__Excerpted data__:

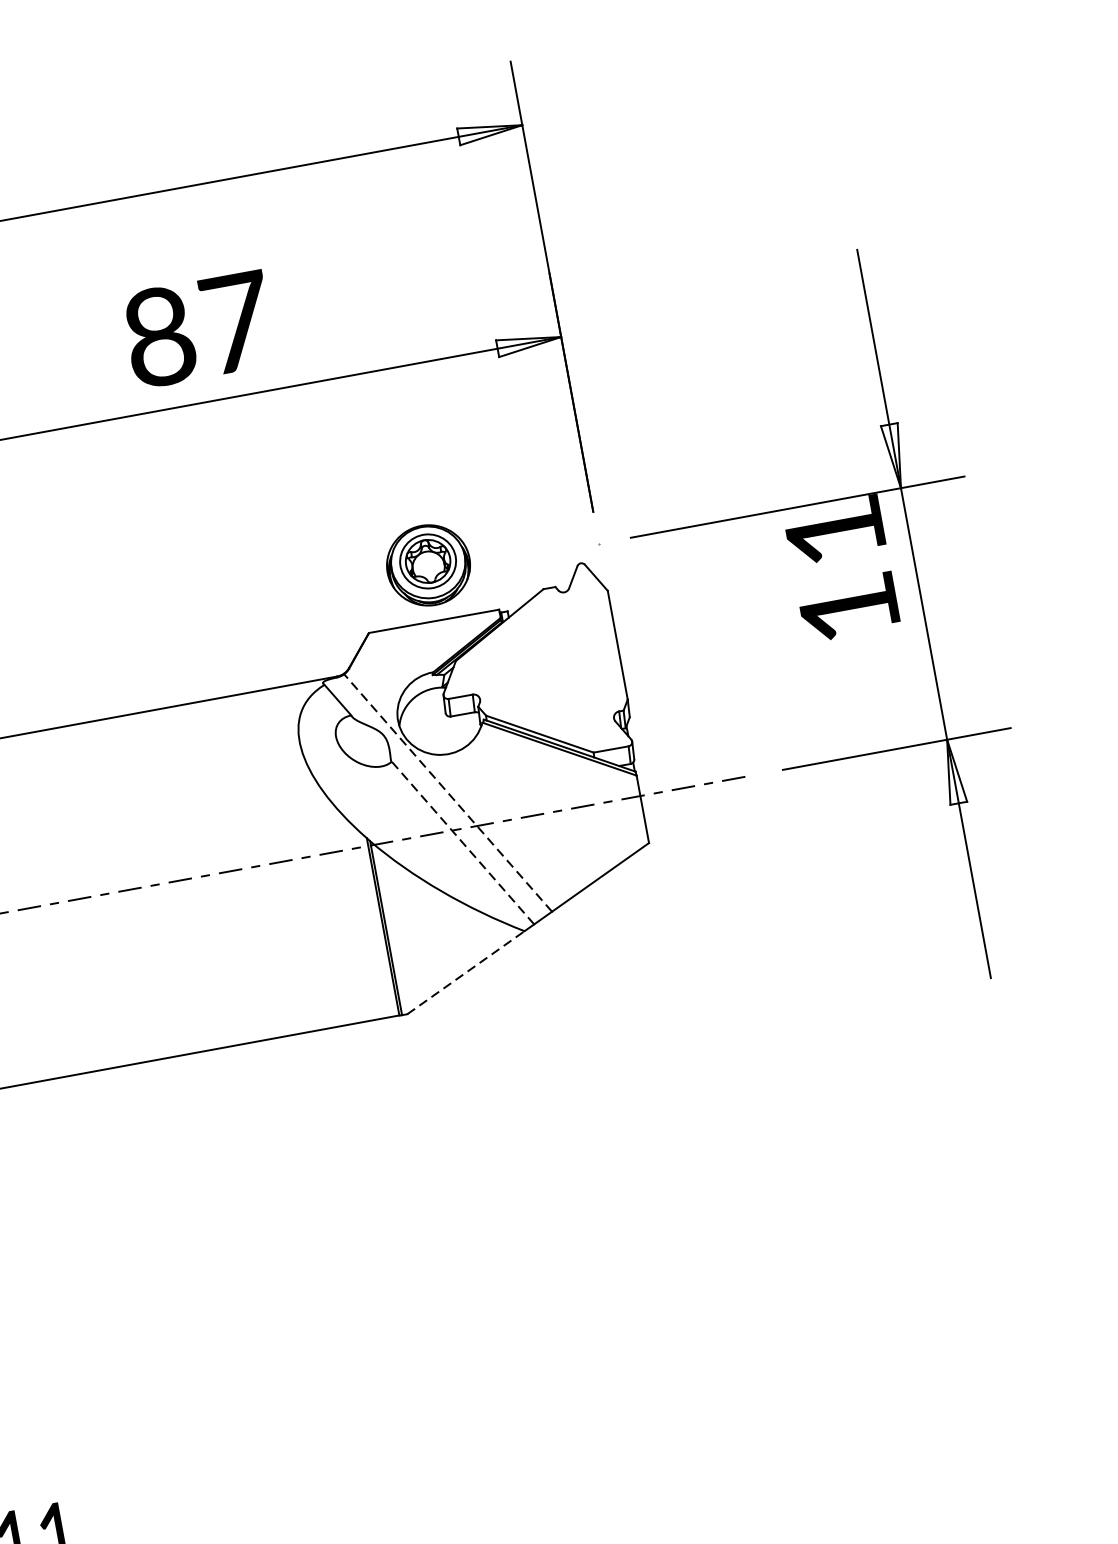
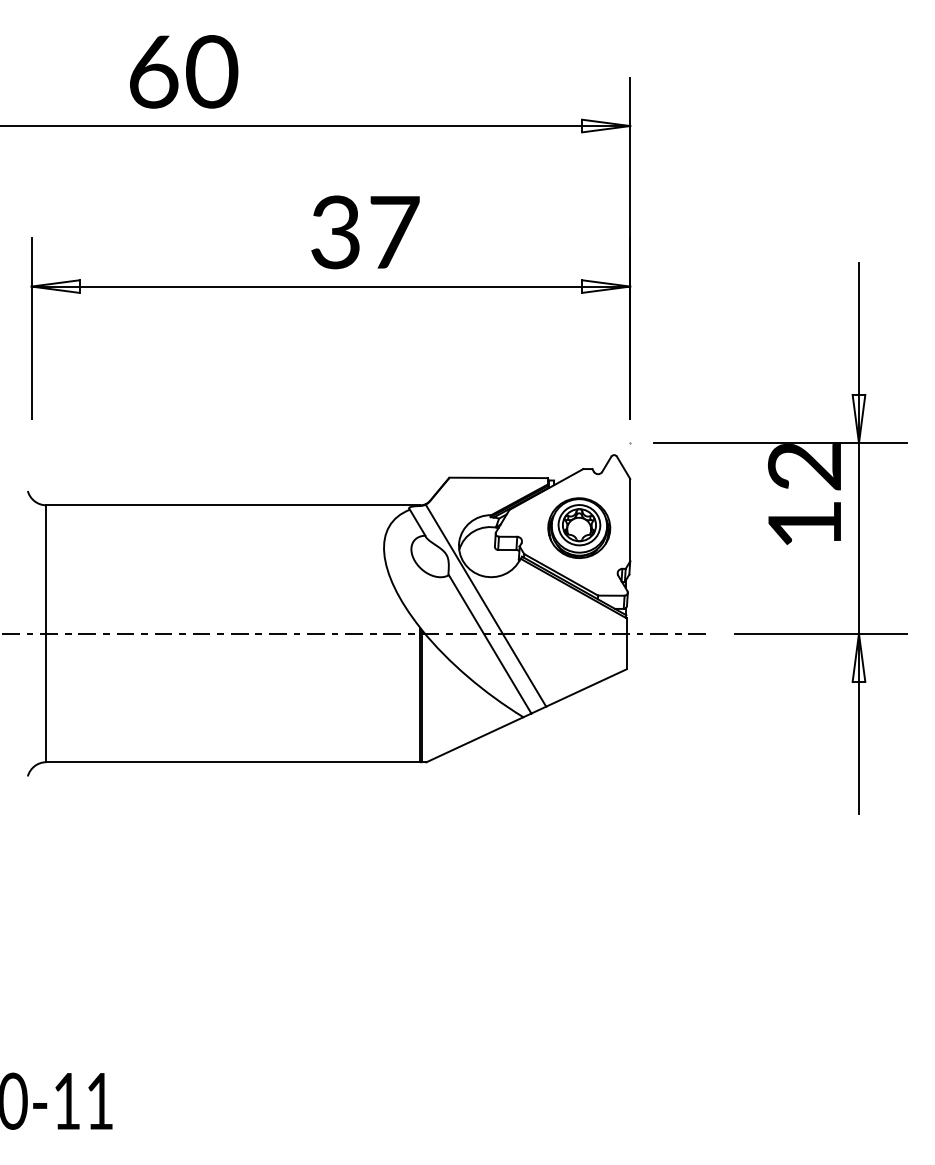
text: (159, 337) -> (335, 232), 87 -> 37
text: (834, 533) -> (804, 467), 11 -> 12
part: (428, 564) -> (579, 527), moved
line: (447, 792) -> (485, 605), dashed -> solid
line: (463, 843) -> (490, 644), dashed -> solid
line: (465, 972) -> (474, 739), dashed -> solid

__Work instructions__: Going through the material, how many lines contain the word "solid"? Please give only the number.

__Solved problem__: 3